According to South Africa's online infosite News24, one of the 50 satellites to be launched in early 2017 from the International Space Station is South Africa's Stellenbosch smallsat.
Weighing in at just 2 kg, the ZA-Aerosat was developed at Stellenbosch University's electronic systems laboratory by the university's engineers and CubeSpace, an incubation company. This was the only South African satellite to form part of the international QB50 project.
The project involves launching 50 satellites, each smaller than a shoebox, from the space station to gather research on the largely unexplored lower thermosphere, between 200 and 400 km above Earth. QB50 forms part of the research t0 be carried out by the European Space Agency to make more accurate predictions about space objects penetrating the atmosphere.
ZA-Aerosat will be transported to the Netherlands to be packed with the other smallsats and will then be shipped to the US and transported to the ISS for launch in January of next year.

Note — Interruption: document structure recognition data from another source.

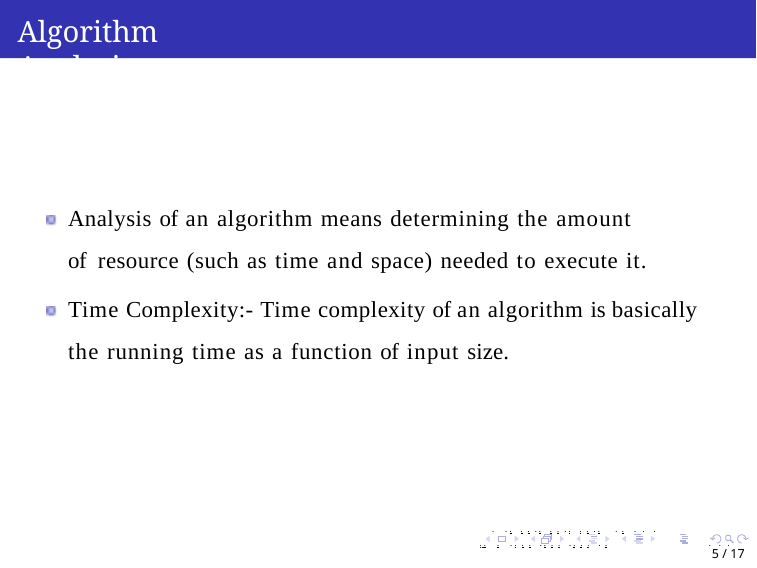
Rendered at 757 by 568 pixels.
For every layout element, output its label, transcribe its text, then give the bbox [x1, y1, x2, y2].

text_box Algorithm Analysis [15, 10, 269, 83]
text_box [0, 0, 756, 59]
text_box Analysis of an algorithm means determining the amount of resource (such as time and space) needed to execute it. Time Complexity:- Time complexity of an algorithm is basically the running time as a function of input size. [66, 186, 710, 365]
text_box . . . . . . . . . . . . . . . . . . . . . . . . . . . . . . . . . . . . . . . . 6 / 17 [477, 520, 757, 564]
picture [46, 306, 57, 318]
picture [46, 215, 57, 227]
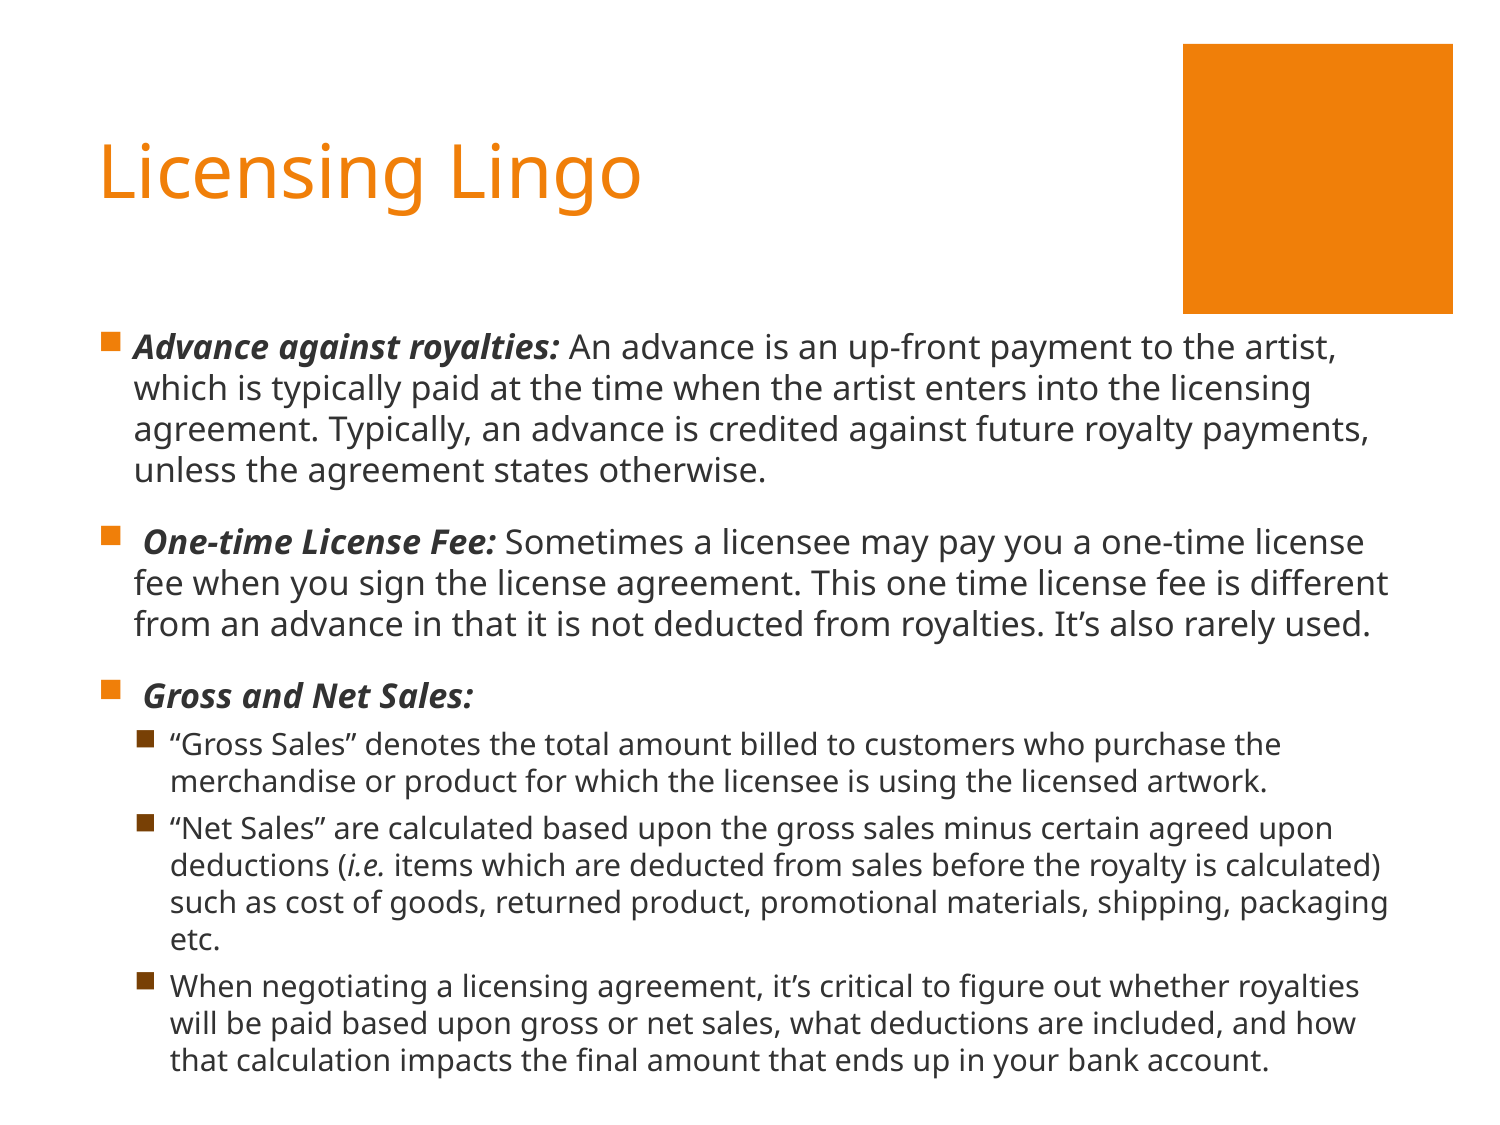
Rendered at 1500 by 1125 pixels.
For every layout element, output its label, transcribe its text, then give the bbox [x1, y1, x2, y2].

title Licensing Lingo [82, 86, 1425, 222]
list Advance against royalties: An advance is an up-front payment to the artist, which is typically paid at the time when the artist enters into the licensing agreement. Typically, an advance is credited against future royalty payments, unless the agreement states otherwise. One-time License Fee: Sometimes a licensee may pay you a one-time license fee when you sign the license agreement. This one time license fee is different from an advance in that it is not deducted from royalties. It’s also rarely used. Gross and Net Sales: “Gross Sales” denotes the total amount billed to customers who purchase the merchandise or product for which the licensee is using the licensed artwork. “Net Sales” are calculated based upon the gross sales minus certain agreed upon deductions (i.e. items which are deducted from sales before the royalty is calculated) such as cost of goods, returned product, promotional materials, shipping, packaging etc. When negotiating a licensing agreement, it’s critical to figure out whether royalties will be paid based upon gross or net sales, what deductions are included, and how that calculation impacts the final amount that ends up in your bank account. [82, 318, 1425, 1089]
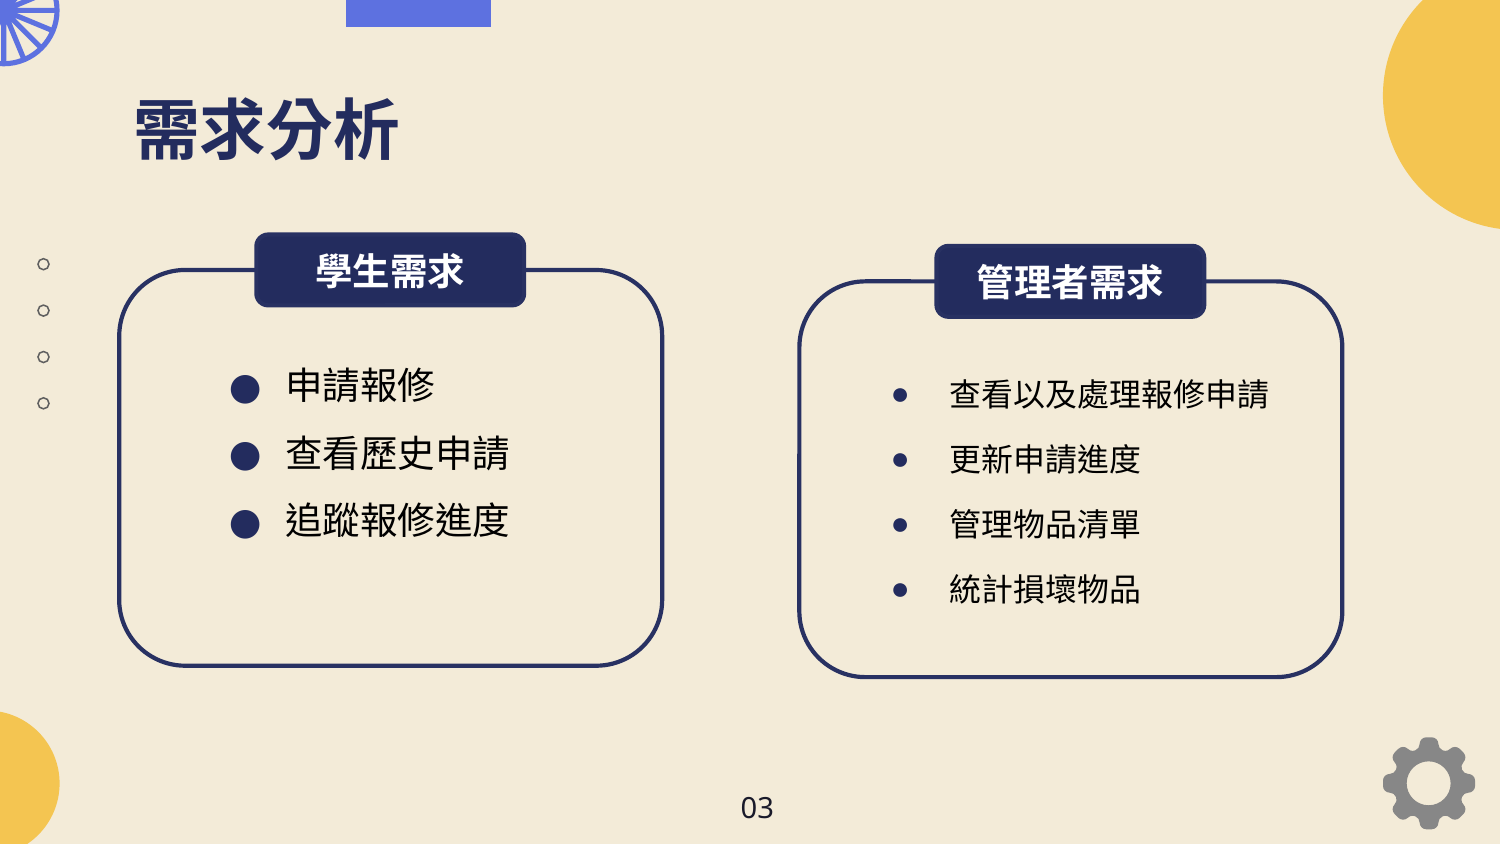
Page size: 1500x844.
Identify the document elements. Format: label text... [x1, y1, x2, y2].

text_box 管理者需求 [934, 243, 1207, 319]
text_box 學生需求 [254, 232, 527, 308]
text_box [797, 279, 1345, 680]
text_box 03 [725, 781, 790, 832]
title 需求分析 [118, 72, 1382, 167]
text_box 查看以及處理報修申請 更新申請進度 管理物品清單 統計損壞物品 [1343, 332, 1354, 626]
text_box [117, 267, 665, 668]
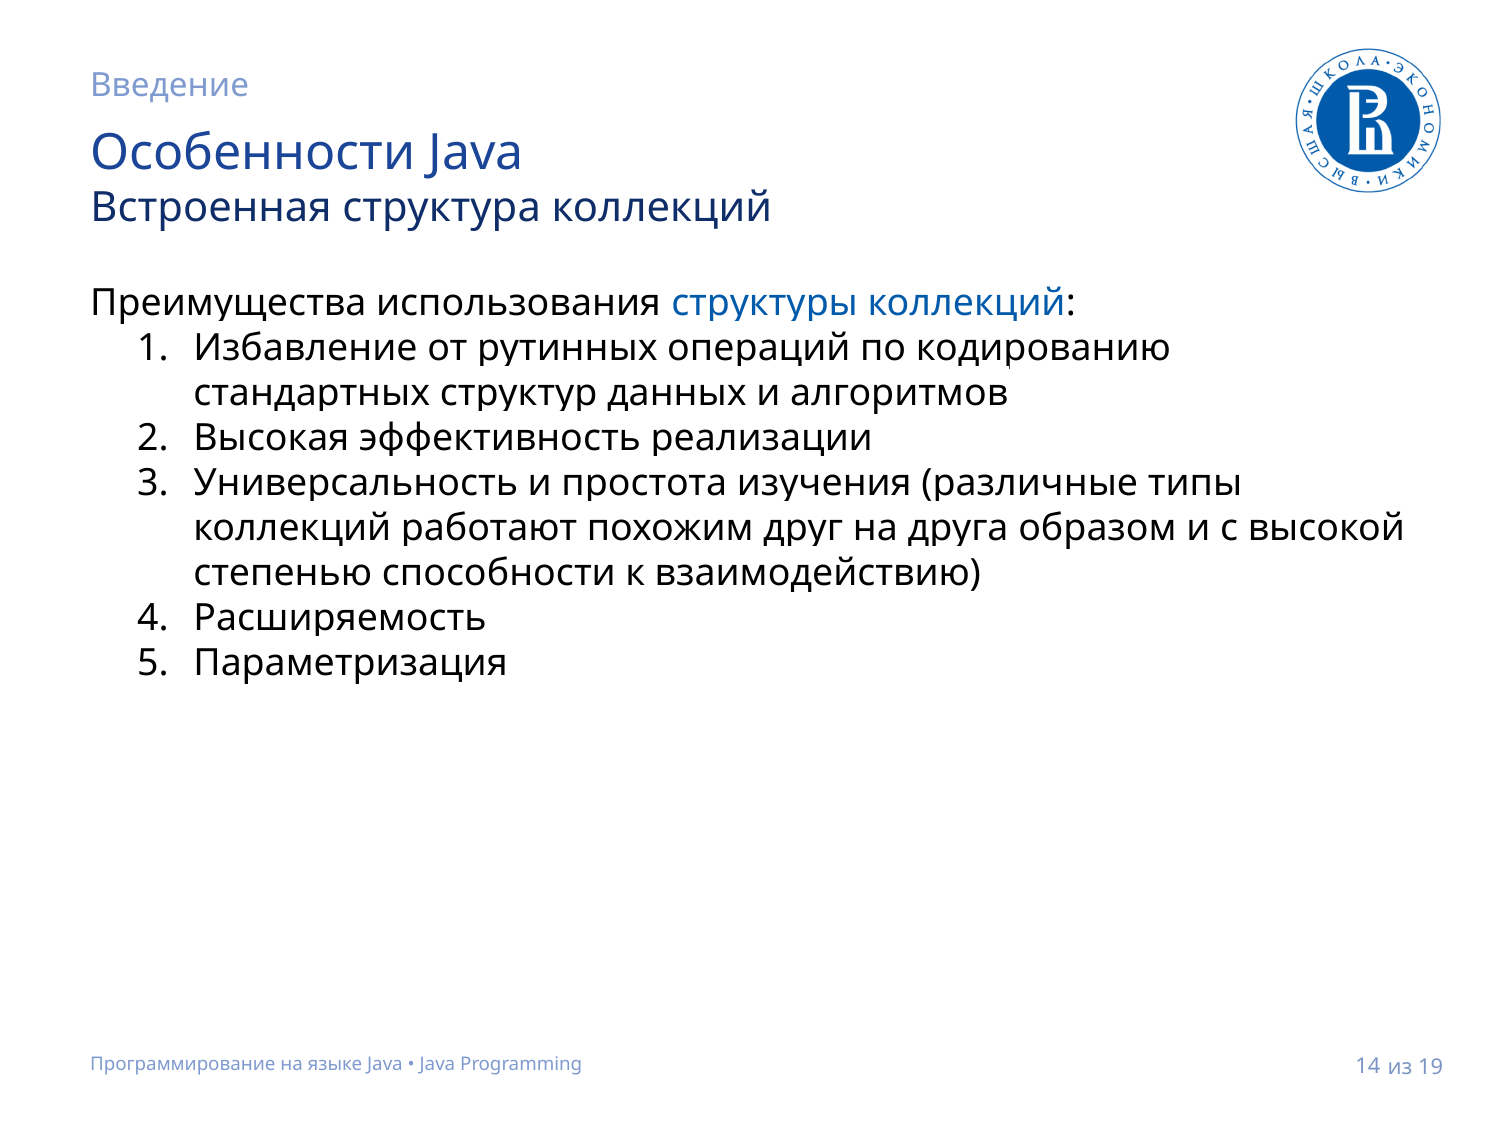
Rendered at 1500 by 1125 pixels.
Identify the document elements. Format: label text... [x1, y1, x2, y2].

text_box Введение [75, 48, 1293, 118]
picture [1295, 47, 1442, 194]
slide_number 14 [1297, 1023, 1396, 1110]
text_box Преимущества использования структуры коллекций: Избавление от рутинных операций по кодированию стандартных структур данных и алгоритмов Высокая эффективность реализации Универсальность и простота изучения (различные типы коллекций работают похожим друг на друга образом и с высокой степенью способности к взаимодействию) Расширяемость Параметризация [75, 263, 1425, 834]
text_box Введение [1443, 48, 1449, 118]
footer из 19 [1396, 1036, 1483, 1097]
text_box Особенности Java Встроенная структура коллекций [75, 104, 1454, 245]
text_box Программирование на языке Java • Java Programming [75, 1040, 1297, 1086]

Herman Steyn, head of the project and founder of CubeSpace, said they were asked to supply 15 control units for the satellites to assist the other participants who don't have adequate experience in satellite control systems... he added that keeping a satellite within 10 degrees of its orbit is a huge challenge. Steyn also added that the satellite would also be used to demonstrate the aerodynamic stabilization of a satellite in practical terms for the first time.
The funding for these control units helped to sponsor ZA-Aerosat.